The method of determining the quantities of geopolymer concrete (GPC) ingredients to attain the required and specifiable characteristics is complex owing to the involvement of more variables compared with Portland cement concrete (PCC) systems. Therefore, this study evaluated the hydraulic responses and chemical resistance of GPC produced with supplementary cementitious materials (SCMs), ground granulated blast furnace slag (GGBFS) and corn cob ash (CCA) at ambient curing conditions. Corn cob was dehydroxylated at 600 °C and used as a partial replacement for GGBFS at 0, 20, 40, 60, 80, and 100%. The activators used were 12, 14 and 16 M concentration (M) of both sodium silicate (SS) and sodium hydroxide (SH).

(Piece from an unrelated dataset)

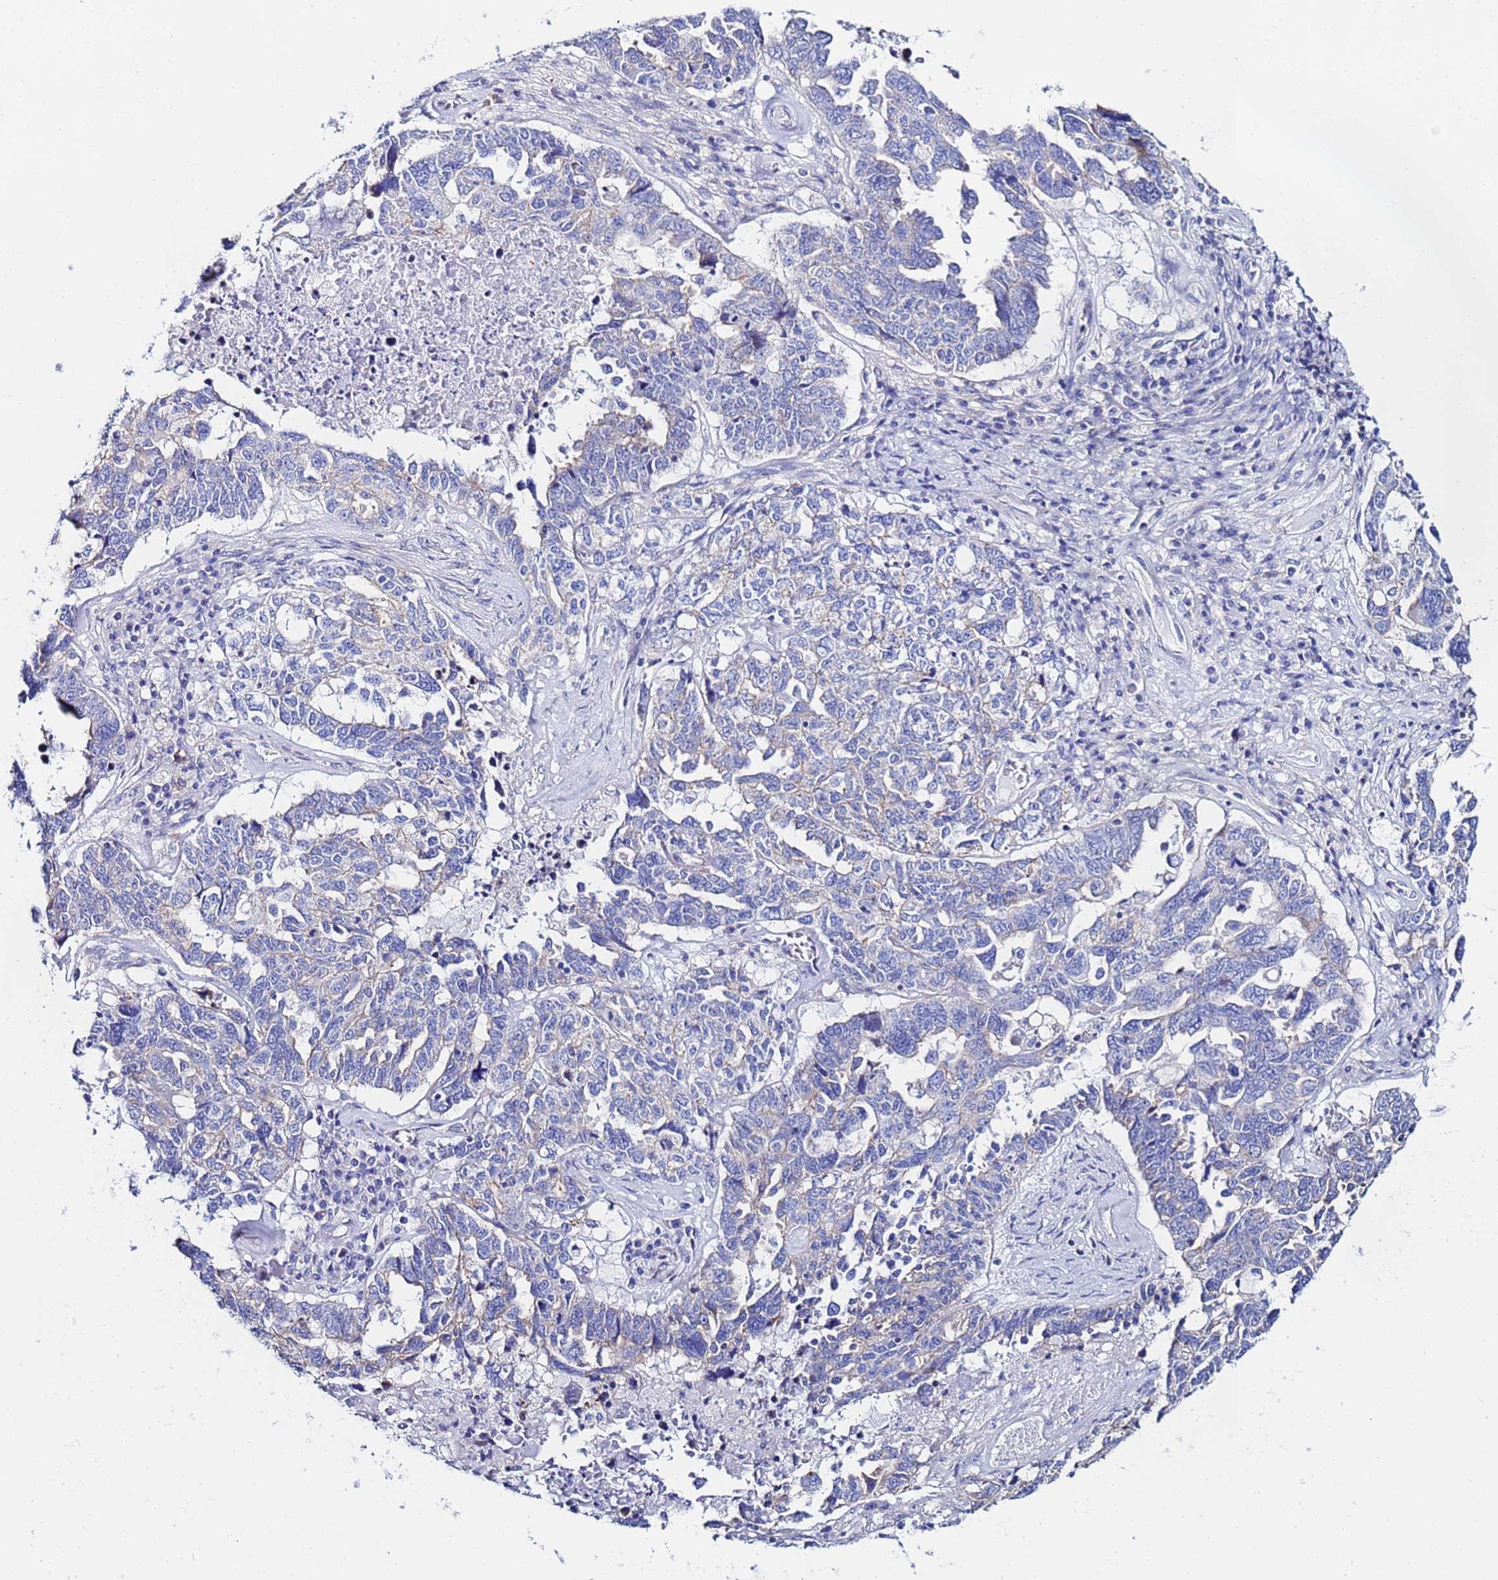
{"staining": {"intensity": "negative", "quantity": "none", "location": "none"}, "tissue": "ovarian cancer", "cell_type": "Tumor cells", "image_type": "cancer", "snomed": [{"axis": "morphology", "description": "Carcinoma, endometroid"}, {"axis": "topography", "description": "Ovary"}], "caption": "Histopathology image shows no protein positivity in tumor cells of endometroid carcinoma (ovarian) tissue.", "gene": "RAB39B", "patient": {"sex": "female", "age": 62}}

The chemical compositions of individual and mixed binders were analyzed, while the chemical moduli of each and blended binder were examined and evaluated based on the significant reactive oxides, hence resulting in the evaluation of reactivity indexes (RIs). Moreover, the compressive strength was predicted based on the RIs and mix design proportions (MDPs) of the blended concrete, while the durability properties of each concrete sample were investigated. The results indicated that the oxide compositions of GGBFS and CCA influenced the compressive strength of GPC produced. Compared with the experimental results, the predictive compressive strengths based on the RIs and the MDPs yielded a high precision with 95% “R2”. Furthermore, the incorporation of both GGBFS and CCA increased the durability of GPC produced against sulfate attacks. Ultimately, the model equations developed by this study can be beneficial in the refinement of mix designs of both GPC and conventional concrete incorporating SCMs provided the oxide compositions of the elements are obtained.